The more code I have written, the more convinced I become that "general" solutions almost never pay for themselves when you compare the implementation and/or performance complexity required to make them work.

It's almost always better to "just write the damn code" and solve the exact problem you actually have.

If every time you do it is a one-off, yes. If your business is essentially nothing but aggregating datasets (which may themselves be aggregates of still more datasets), then by the third time you've solved the exact problem, you're going to see commonalities. You abstract those out so that the fourth, fifth, and sixth problems don't have to re-write that part. After a while, you've built out enough abstractions that you're programming the migration process itself, not each migration.

Add in the fact that your business depends on doing it at scale, ingesting live data as it is generated, and developing an entity resolution system is almost a no-brainer.

Yes and no.

They don't pay if you try to generilize before you have a problem.

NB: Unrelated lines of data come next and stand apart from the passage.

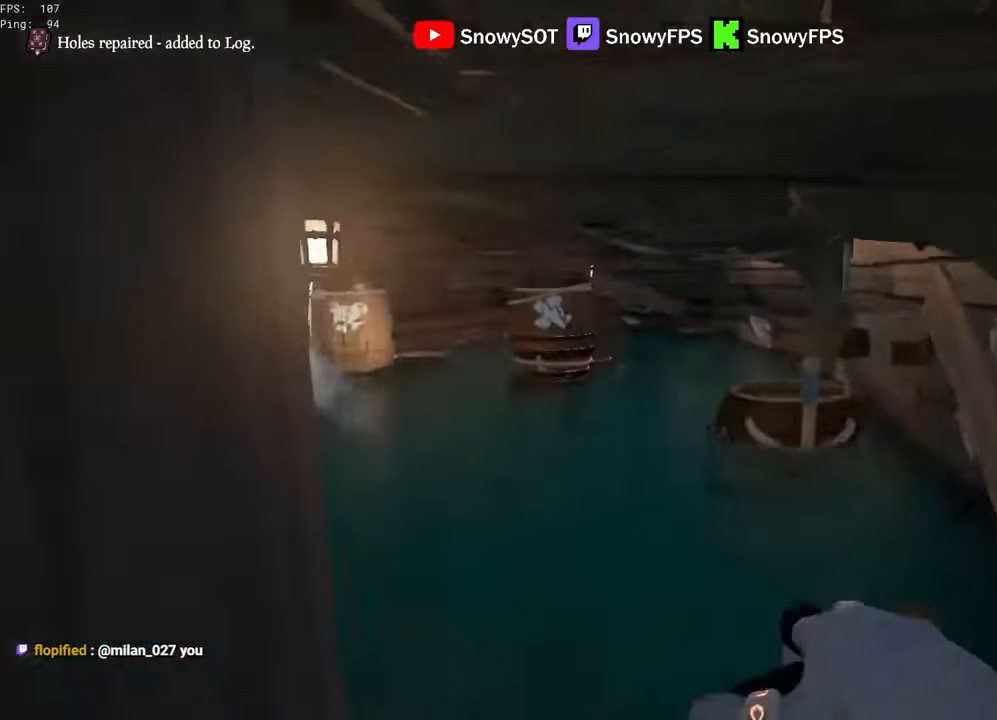
{"keys": ["a"], "mouse": [], "mouse_move": "left", "events": [[100, "s", "down"], [150, "mouse_left", "up"], [200, "mouse_left", "down"], [283, "mouse_left", "up"], [333, "mouse_left", "down"], [433, "a", "down"], [466, "mouse_left", "up"], [466, "s", "up"]]}
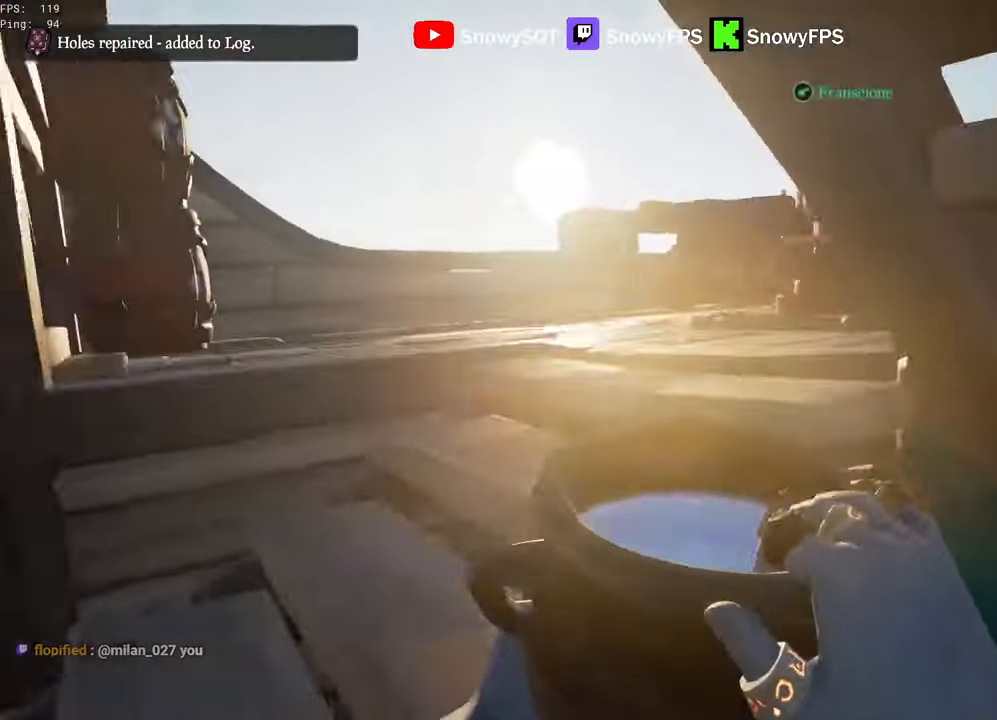
{"keys": [], "mouse": [], "mouse_move": "up-left", "events": [[16, "mouse_left", "down"], [66, "w", "down"], [116, "a", "up"], [116, "mouse_left", "up"], [166, "mouse_left", "down"], [300, "mouse_left", "up"], [350, "mouse_left", "down"], [400, "w", "up"], [483, "mouse_left", "up"]]}
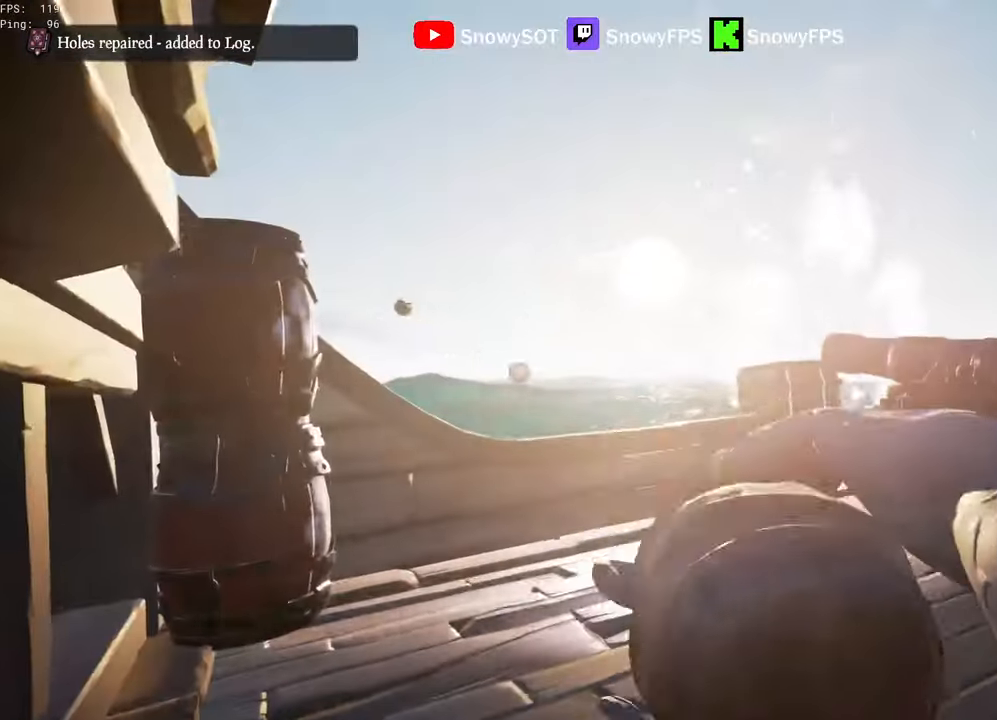
{"keys": ["d"], "mouse": [], "mouse_move": "right", "events": [[33, "mouse_left", "down"], [33, "s", "down"], [133, "mouse_left", "up"], [166, "mouse_left", "down"], [316, "mouse_left", "up"], [316, "s", "up"], [366, "d", "down"], [366, "mouse_left", "down"], [500, "mouse_left", "up"]]}
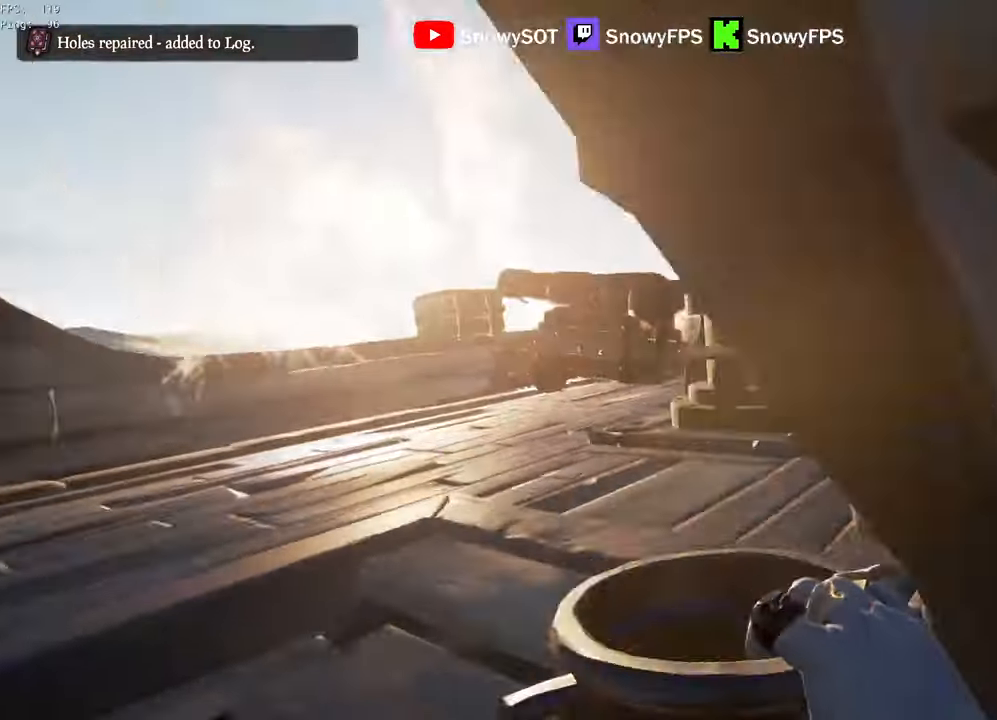
{"keys": [], "mouse": ["left"], "mouse_move": "still", "events": [[50, "mouse_left", "down"], [150, "d", "up"], [150, "mouse_left", "up"], [150, "w", "down"], [183, "mouse_left", "down"], [333, "mouse_left", "up"], [383, "mouse_left", "down"], [483, "w", "up"]]}
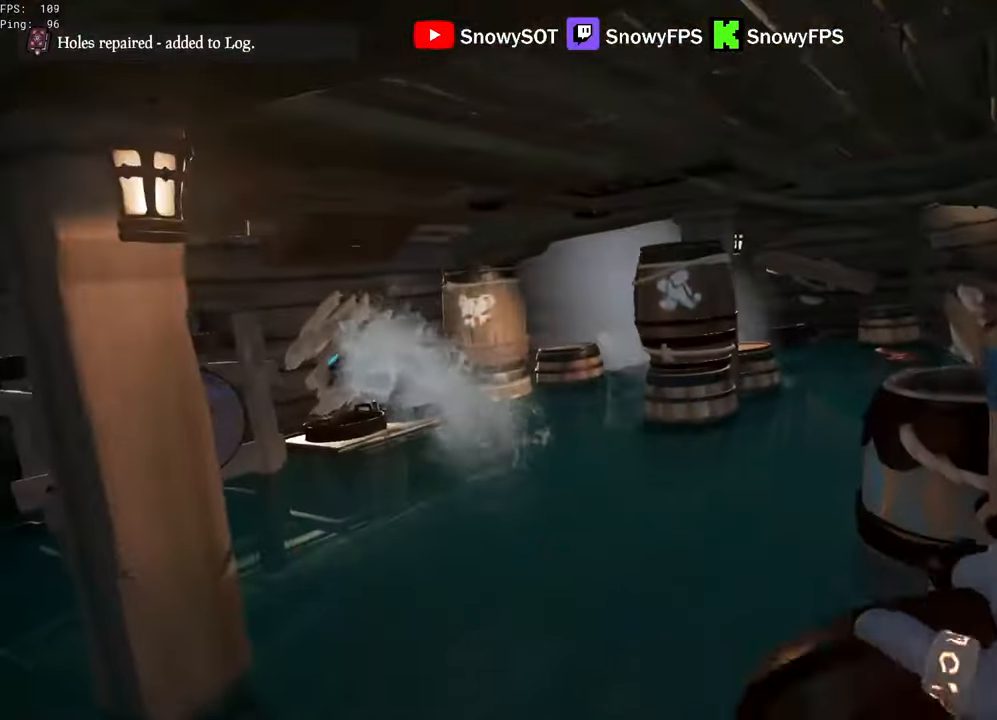
{"keys": ["a", "s"], "mouse": ["left"], "mouse_move": "left", "events": [[16, "mouse_left", "up"], [66, "mouse_left", "down"], [200, "mouse_left", "up"], [250, "mouse_left", "down"], [300, "s", "down"], [333, "a", "down"], [383, "mouse_left", "up"], [433, "mouse_left", "down"]]}
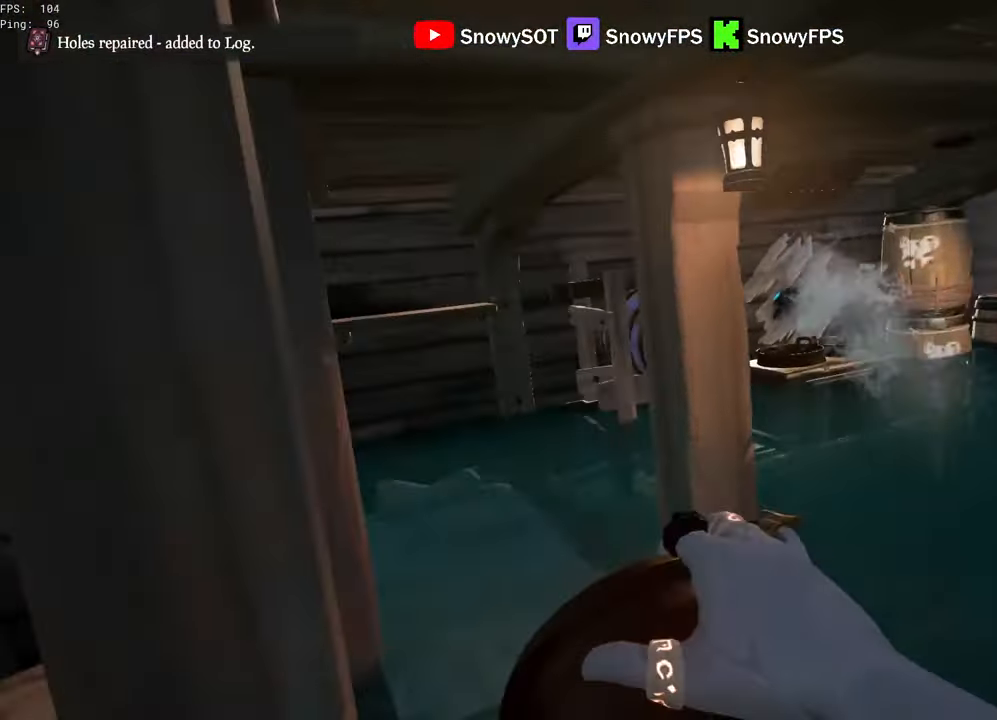
{"keys": ["w"], "mouse": [], "mouse_move": "right", "events": [[83, "s", "up"], [217, "mouse_left", "up"], [267, "mouse_left", "down"], [267, "w", "down"], [367, "w", "up"], [417, "a", "up"], [417, "mouse_left", "up"], [467, "d", "down"], [500, "d", "up"], [500, "w", "down"]]}
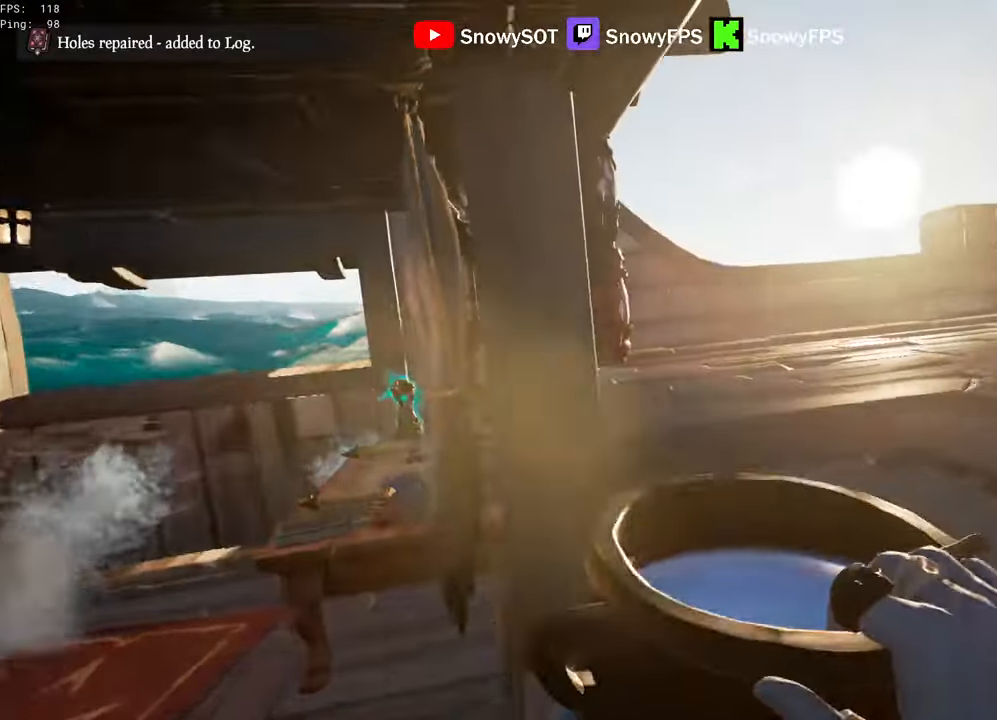
{"keys": ["a"], "mouse": [], "mouse_move": "still", "events": [[50, "mouse_left", "down"], [150, "mouse_left", "up"], [200, "mouse_left", "down"], [283, "w", "up"], [333, "mouse_left", "up"], [383, "mouse_left", "down"], [383, "s", "down"], [450, "a", "down"], [450, "mouse_left", "up"], [450, "s", "up"]]}
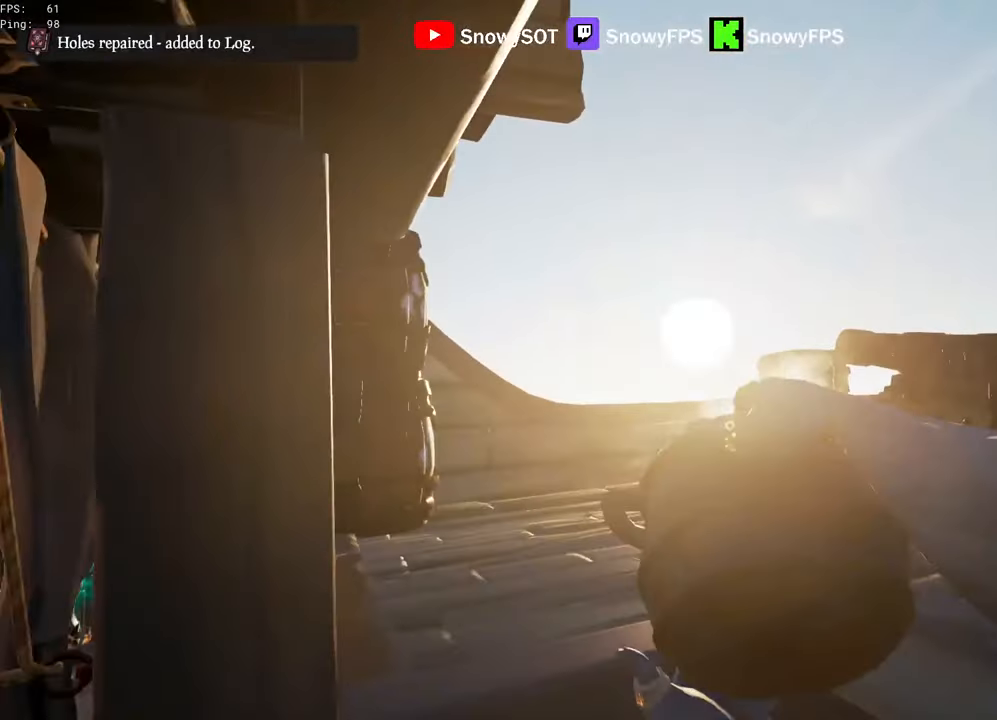
{"keys": ["a", "w"], "mouse": [], "mouse_move": "still", "events": [[217, "5", "down"], [250, "w", "down"], [300, "5", "up"]]}
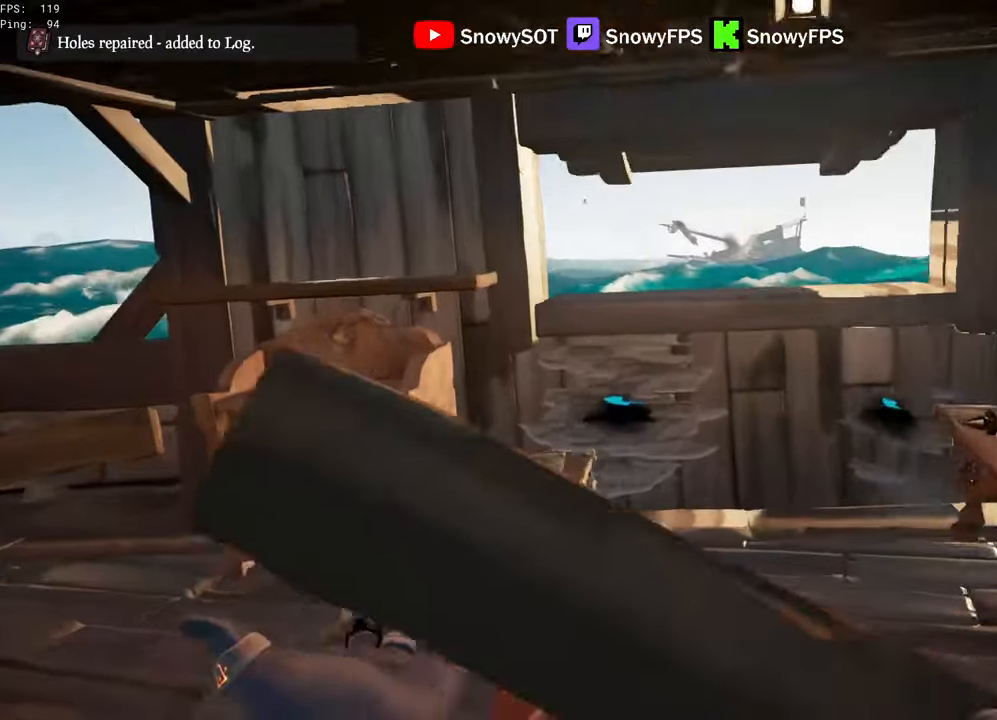
{"keys": [], "mouse": [], "mouse_move": "right", "events": [[317, "a", "up"], [317, "w", "up"], [417, "mouse_left", "down"], [500, "mouse_left", "up"]]}
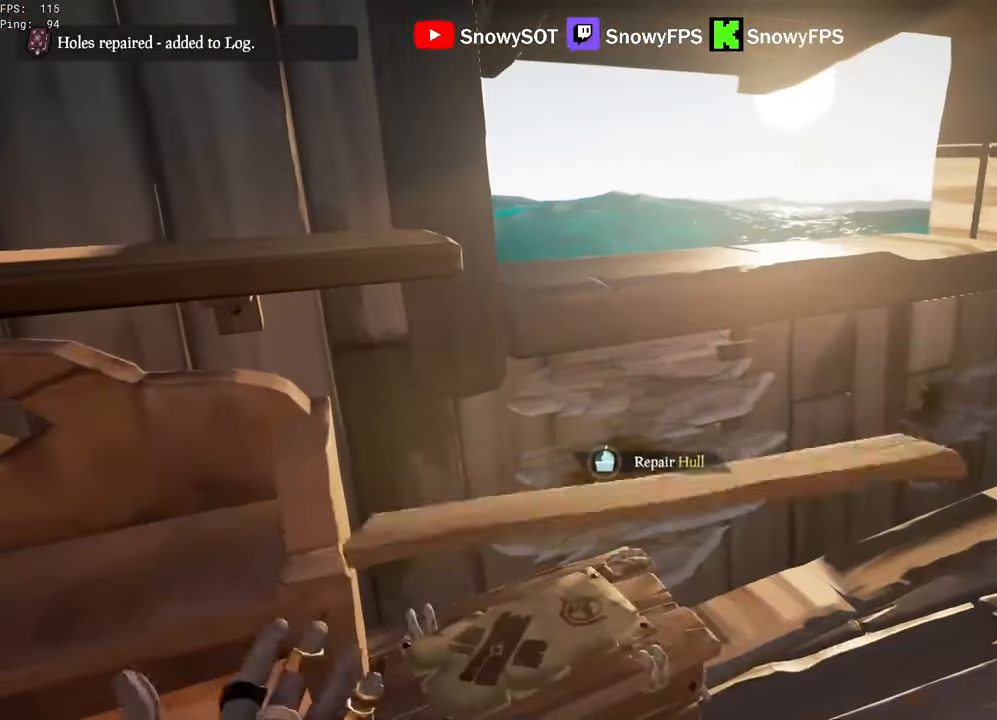
{"keys": [], "mouse": [], "mouse_move": "still", "events": []}
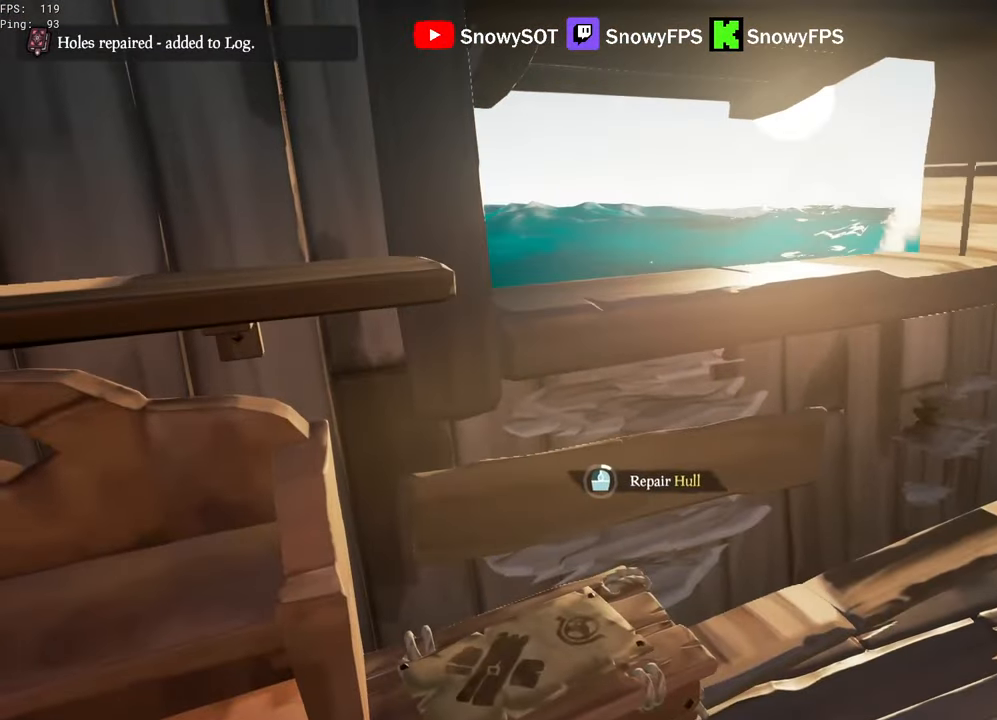
{"keys": [], "mouse": [], "mouse_move": "still", "events": []}
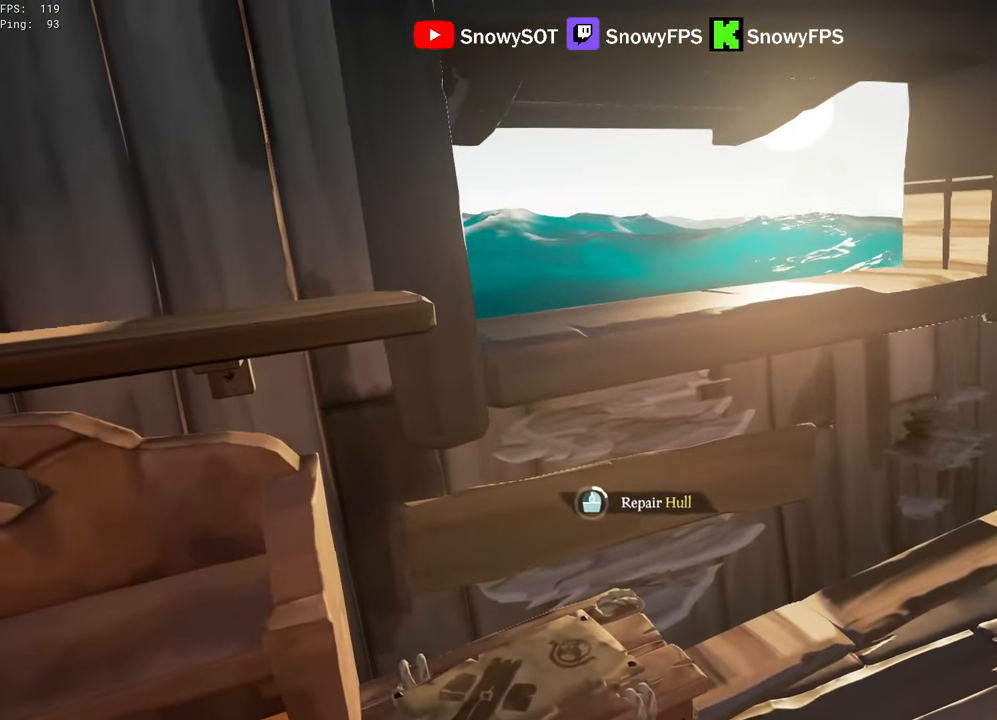
{"keys": [], "mouse": [], "mouse_move": "still", "events": []}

If you have a frequent use case that follows the same patterns, then you probably can benefit from an abstraction layer.

But trying to build an abstraction layer before even having a use case then yes, it usually doesn't pay off.

We did a great many of them over the decades; I find the mongoldb ones we encountered the most horrible (even compared to vague 80s + 90s plain text formats as they usually at least had some documentation as to what the developer was storing and how), but in general, we found the most reliable and, when you are used to it, the fastest (in the end) is creating types for everything and convertors from one to the other type. We did try other (more sloppy) ways before it and they always kind of result in bad quality. We have noticed that making (very exact) types for everything when doing complex conversions works well. Most notably, we try to avoid stringy types and add a lot of validations in the deserialisers. You can run conversions 10 years later on new batches and still get understandable errors.
> try to avoid stringy types and add a lot of validations

Right there you've stated a key practice that may, by itself, be 80% of the solution. Of course there's no "right" set of of types, but just putting the work into thinking about the types and the essential constraints will drive towards exposing and eliminating assumptions that will come back to bite later.

Another huge chunk of problems can come from over-reliance on language primitive types. Is that numeric field really an integer, meaning that any signed value representable in 32, 64, or however many bits, including zero, is valid? Probably not. To give an example: A person's age is not an signed integer, it's a duration, we don't expect it to be negative. Maybe we should flag values above 90 or 100. If you're doing a one-off, that's the sort of thing you can code once and forget. If you dataset migration is your business, your Age type needs to be more robust, and perhaps there's even a need for the behavior of Age to vary with the domain.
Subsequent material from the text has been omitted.